Normalize Function: F(theta)=2*e(-theta)*sin(2*theta)

[quick]

i need to normalize(F/Fmax) the function:

F(theta)=2*e(-theta)*sin(2*theta)

where theta is <= pi/2 and F(theta) is 0 otherwise.

theta can basically go to negative infinity which would make Fmax very large.

 

[HallsofIvy]

What do you mean by "normalize" here? Divide by its integral (over [itex]-\infty< \theta< \infty[/itex]) so that the integral becomes 1? Or, since you talk about "Fmax", divide by the maximum value? Do you have any reason to think that this function has either a finite integral or a finite maximum?

 

[tacman]

Normalizing a function means to scale it so that its maximum value is equal to 1. In this case, we can use the maximum value of F(theta) to normalize it. To find the maximum value of F(theta), we can take the derivative and set it equal to 0 to find the critical points.

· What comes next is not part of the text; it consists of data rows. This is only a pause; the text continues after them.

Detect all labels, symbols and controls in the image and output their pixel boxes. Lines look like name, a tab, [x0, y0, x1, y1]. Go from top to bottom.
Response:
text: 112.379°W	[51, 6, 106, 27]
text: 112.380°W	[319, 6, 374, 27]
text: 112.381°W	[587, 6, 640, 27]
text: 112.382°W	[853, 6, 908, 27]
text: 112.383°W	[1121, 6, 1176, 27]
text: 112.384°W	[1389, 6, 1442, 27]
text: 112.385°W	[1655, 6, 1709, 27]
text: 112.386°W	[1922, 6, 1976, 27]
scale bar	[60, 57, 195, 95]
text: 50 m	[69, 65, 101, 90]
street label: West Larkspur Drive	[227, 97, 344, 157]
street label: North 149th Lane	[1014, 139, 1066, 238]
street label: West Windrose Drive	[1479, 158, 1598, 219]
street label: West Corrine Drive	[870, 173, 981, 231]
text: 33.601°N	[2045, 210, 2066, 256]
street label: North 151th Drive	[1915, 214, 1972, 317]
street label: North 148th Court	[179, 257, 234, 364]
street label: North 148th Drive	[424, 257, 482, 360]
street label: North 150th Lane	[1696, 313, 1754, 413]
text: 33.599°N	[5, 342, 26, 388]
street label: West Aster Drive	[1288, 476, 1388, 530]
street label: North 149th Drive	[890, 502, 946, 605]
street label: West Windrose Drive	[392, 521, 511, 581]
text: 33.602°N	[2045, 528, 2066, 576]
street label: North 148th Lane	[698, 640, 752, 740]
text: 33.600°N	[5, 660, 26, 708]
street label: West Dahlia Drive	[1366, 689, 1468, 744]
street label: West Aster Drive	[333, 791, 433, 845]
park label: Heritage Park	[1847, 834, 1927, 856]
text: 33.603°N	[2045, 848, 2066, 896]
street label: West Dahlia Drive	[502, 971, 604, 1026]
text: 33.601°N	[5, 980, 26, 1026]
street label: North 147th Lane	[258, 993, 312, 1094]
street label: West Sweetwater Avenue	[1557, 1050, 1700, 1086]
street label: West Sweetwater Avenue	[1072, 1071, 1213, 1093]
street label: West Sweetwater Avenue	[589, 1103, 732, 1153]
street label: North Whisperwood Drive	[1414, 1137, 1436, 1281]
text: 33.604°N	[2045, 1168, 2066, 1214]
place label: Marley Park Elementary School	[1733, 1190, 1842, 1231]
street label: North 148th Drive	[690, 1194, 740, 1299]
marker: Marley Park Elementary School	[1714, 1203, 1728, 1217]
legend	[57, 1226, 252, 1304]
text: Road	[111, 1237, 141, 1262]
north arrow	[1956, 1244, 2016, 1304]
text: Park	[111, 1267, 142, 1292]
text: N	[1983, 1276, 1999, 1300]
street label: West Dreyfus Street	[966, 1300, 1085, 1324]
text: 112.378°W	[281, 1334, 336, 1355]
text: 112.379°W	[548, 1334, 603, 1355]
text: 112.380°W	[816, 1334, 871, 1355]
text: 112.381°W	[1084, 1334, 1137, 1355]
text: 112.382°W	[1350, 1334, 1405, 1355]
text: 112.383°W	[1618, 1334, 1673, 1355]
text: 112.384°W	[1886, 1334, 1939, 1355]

Taking the derivative of F(theta):

F'(theta) = -2*e(-theta)*sin(2*theta) + 4*e(-theta)*cos(2*theta)

Setting it equal to 0 and solving for theta:

-2*e(-theta)*sin(2*theta) + 4*e(-theta)*cos(2*theta) = 0

2*e(-theta)*(-sin(2*theta) + 2*cos(2*theta)) = 0

sin(2*theta) = 2*cos(2*theta)

tan(2*theta) = 2

2*theta = arctan(2)

theta = arctan(2)/2

Since theta is <= pi/2, the maximum value of F(theta) occurs at theta = arctan(2)/2.

Now, we can normalize F(theta) by dividing it by its maximum value:

F(theta)/Fmax = (2*e(-theta)*sin(2*theta)) / (2*e(-arctan(2)/2)*sin(2*arctan(2)/2))

Simplifying:

F(theta)/Fmax = (e(-theta)*sin(2*theta)) / (e(-arctan(2)/2))

Therefore, the normalized function is:

F(theta)/Fmax = e(-theta)*sin(2*theta) / e(-arctan(2)/2)

F(theta)/Fmax = e(-theta+arctan(2)/2)*sin(2*theta)

This normalized function will have a maximum value of 1 and will be scaled accordingly.